解約予告期間が満了するまでの分の家賃を請求しつつ、期間満了前に新たな賃借人を入れていたような場合

 仮にこのようなケースがあったとすれば明らかに賃料の二重取りとなりますので、大家さん側に二重の利得を許すのは不当である、という価値判断には疑問の余地はないと思われます(少なくとも当職はそう考えます)。

 問題は法的な理屈ですが、裁判例も見当たりませんでしたので、以下は当職の私見を述べるにとどめます。

 そもそも、解約予告期間をおき、その期間が満了した時点で賃貸借契約が終了することを前提にして期間満了までの家賃を請求する場合、賃貸人は、その賃料の対価として、解約予告期間が満了するまでは賃借人に当該居室の使用収益をさせる義務を負い、その中には賃借人の使用収益を妨げる行為をしてはならないという不作為的な義務も含まれていると思われます。

 そうすると、一方で契約の存続を前提に、期間満了までの賃料の支払いを請求しておきながら、他方では賃借人の承諾なく、期間満了前に新たな賃借人を入れて賃料を得ていた場合には、賃借人の使用収益権を侵害したものとして、前の賃借人は家賃相当額の損害賠償請求をすることができる、と考えることができるように思います。
================================
課題 A » 本文抜粋では、期間満了までの家賃を請求しながら、満了前に新たな賃借人を入れて賃料を得ていた場合、前の賃借人は何を請求できると考えているか。
本文抜粋と記録は互いに関係がない。

生の記録 »
================================
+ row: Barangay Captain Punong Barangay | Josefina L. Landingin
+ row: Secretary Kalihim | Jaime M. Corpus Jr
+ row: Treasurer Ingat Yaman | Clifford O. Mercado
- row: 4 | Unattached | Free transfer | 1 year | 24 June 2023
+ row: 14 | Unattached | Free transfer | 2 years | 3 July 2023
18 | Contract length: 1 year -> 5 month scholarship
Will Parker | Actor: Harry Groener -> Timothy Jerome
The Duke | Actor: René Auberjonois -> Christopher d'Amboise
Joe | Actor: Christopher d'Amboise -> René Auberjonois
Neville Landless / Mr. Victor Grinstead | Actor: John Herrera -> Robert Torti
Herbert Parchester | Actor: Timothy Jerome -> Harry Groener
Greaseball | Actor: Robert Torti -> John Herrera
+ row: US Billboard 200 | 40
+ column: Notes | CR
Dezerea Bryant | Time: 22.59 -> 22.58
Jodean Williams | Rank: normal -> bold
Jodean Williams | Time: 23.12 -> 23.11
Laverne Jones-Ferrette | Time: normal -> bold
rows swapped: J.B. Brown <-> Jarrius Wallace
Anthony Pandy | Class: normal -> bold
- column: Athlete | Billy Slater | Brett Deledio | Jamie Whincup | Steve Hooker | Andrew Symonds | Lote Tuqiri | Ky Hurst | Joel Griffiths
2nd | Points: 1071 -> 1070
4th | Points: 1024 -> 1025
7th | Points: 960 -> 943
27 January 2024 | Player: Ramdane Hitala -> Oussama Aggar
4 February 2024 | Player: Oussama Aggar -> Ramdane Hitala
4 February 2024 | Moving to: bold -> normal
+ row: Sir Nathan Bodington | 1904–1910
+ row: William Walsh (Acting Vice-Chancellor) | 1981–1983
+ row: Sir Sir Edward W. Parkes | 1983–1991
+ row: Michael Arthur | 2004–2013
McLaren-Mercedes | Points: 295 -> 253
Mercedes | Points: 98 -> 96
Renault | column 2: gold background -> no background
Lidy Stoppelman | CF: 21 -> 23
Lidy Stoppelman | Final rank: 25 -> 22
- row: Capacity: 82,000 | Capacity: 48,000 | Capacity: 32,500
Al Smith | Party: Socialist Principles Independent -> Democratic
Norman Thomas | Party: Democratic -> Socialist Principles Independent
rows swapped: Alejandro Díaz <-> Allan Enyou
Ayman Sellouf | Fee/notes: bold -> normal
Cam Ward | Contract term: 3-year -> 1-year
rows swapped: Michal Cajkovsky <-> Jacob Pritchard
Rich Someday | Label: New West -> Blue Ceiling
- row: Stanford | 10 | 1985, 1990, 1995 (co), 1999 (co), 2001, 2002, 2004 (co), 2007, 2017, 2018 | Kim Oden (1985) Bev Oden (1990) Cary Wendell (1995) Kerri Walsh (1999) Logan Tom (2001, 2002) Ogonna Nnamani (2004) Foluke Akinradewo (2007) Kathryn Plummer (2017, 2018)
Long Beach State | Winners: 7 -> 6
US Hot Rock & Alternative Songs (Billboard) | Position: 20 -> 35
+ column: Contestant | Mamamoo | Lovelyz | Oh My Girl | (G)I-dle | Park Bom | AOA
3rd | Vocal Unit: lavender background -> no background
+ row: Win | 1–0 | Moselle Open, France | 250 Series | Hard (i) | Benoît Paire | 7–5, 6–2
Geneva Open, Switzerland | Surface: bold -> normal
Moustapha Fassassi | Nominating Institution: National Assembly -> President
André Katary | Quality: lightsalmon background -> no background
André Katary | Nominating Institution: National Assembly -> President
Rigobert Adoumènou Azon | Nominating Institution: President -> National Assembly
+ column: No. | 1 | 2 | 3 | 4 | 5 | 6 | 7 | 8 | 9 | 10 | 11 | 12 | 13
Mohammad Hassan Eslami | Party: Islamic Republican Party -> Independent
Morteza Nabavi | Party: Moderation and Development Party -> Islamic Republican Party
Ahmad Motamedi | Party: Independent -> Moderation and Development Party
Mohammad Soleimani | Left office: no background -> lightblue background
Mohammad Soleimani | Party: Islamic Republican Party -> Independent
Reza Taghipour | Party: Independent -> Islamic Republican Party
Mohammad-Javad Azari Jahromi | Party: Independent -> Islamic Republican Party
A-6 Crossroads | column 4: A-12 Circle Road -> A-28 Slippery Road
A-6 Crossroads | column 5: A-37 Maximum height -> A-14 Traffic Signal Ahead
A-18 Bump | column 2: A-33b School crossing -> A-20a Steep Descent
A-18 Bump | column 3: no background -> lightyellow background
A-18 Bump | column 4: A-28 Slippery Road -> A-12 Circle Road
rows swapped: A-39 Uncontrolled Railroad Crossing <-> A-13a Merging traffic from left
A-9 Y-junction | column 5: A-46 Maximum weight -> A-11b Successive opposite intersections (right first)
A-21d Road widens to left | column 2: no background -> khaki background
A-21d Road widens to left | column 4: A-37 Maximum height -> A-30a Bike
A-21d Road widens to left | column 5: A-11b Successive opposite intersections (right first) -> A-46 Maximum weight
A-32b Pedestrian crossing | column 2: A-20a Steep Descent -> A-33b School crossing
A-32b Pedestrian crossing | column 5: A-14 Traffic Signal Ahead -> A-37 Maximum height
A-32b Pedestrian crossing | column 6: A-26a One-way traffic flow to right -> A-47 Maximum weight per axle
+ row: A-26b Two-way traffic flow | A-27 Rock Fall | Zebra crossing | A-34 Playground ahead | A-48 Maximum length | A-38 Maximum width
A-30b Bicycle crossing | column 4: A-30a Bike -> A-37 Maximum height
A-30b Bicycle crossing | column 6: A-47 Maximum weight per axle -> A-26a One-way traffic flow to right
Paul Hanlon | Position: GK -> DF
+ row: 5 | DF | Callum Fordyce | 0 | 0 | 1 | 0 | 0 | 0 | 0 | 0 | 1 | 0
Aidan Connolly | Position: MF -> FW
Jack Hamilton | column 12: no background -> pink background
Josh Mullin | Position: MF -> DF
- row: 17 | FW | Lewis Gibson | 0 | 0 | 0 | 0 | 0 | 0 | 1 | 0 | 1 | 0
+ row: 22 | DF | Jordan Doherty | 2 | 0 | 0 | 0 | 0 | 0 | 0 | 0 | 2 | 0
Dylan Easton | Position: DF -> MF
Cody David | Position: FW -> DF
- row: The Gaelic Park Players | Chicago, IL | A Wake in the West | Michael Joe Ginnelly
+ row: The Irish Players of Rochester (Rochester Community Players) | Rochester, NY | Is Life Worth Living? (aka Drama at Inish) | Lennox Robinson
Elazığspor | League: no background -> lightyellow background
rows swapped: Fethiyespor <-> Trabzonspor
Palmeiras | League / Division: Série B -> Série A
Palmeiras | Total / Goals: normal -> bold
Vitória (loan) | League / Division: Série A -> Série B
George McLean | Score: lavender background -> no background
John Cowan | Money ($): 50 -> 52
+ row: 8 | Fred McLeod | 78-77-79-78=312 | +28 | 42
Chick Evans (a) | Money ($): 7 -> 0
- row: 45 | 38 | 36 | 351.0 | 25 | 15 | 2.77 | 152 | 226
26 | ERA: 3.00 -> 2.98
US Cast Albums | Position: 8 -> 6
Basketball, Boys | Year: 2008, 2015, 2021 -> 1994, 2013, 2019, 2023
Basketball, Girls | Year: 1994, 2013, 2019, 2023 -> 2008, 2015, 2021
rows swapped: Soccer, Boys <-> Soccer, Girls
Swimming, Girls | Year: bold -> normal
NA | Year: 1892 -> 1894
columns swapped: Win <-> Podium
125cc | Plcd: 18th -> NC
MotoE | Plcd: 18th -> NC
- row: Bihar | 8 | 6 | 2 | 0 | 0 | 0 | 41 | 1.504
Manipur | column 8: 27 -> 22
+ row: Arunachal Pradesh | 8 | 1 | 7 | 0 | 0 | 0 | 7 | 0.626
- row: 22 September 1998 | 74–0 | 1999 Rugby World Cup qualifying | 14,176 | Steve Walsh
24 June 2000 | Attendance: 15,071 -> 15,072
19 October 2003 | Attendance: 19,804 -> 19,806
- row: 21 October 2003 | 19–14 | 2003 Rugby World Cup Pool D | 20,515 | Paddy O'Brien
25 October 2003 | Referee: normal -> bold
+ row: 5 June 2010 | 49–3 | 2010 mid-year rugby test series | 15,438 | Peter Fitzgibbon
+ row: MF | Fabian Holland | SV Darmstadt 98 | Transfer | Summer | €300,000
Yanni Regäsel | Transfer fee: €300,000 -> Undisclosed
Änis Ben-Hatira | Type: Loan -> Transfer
================================
課題 B » 記録の最初の行から「27 January 2024」を含む行まで、その行も含めてそのまま書き写してください。

解答全文 A » 家賃相当額の損害賠償を請求できると考えている。

解答全文 B »
+ row: Barangay Captain Punong Barangay | Josefina L. Landingin
+ row: Secretary Kalihim | Jaime M. Corpus Jr
+ row: Treasurer Ingat Yaman | Clifford O. Mercado
- row: 4 | Unattached | Free transfer | 1 year | 24 June 2023
+ row: 14 | Unattached | Free transfer | 2 years | 3 July 2023
18 | Contract length: 1 year -> 5 month scholarship
Will Parker | Actor: Harry Groener -> Timothy Jerome
The Duke | Actor: René Auberjonois -> Christopher d'Amboise
Joe | Actor: Christopher d'Amboise -> René Auberjonois
Neville Landless / Mr. Victor Grinstead | Actor: John Herrera -> Robert Torti
Herbert Parchester | Actor: Timothy Jerome -> Harry Groener
Greaseball | Actor: Robert Torti -> John Herrera
+ row: US Billboard 200 | 40
+ column: Notes | CR
Dezerea Bryant | Time: 22.59 -> 22.58
Jodean Williams | Rank: normal -> bold
Jodean Williams | Time: 23.12 -> 23.11
Laverne Jones-Ferrette | Time: normal -> bold
rows swapped: J.B. Brown <-> Jarrius Wallace
Anthony Pandy | Class: normal -> bold
- column: Athlete | Billy Slater | Brett Deledio | Jamie Whincup | Steve Hooker | Andrew Symonds | Lote Tuqiri | Ky Hurst | Joel Griffiths
2nd | Points: 1071 -> 1070
4th | Points: 1024 -> 1025
7th | Points: 960 -> 943
27 January 2024 | Player: Ramdane Hitala -> Oussama Aggar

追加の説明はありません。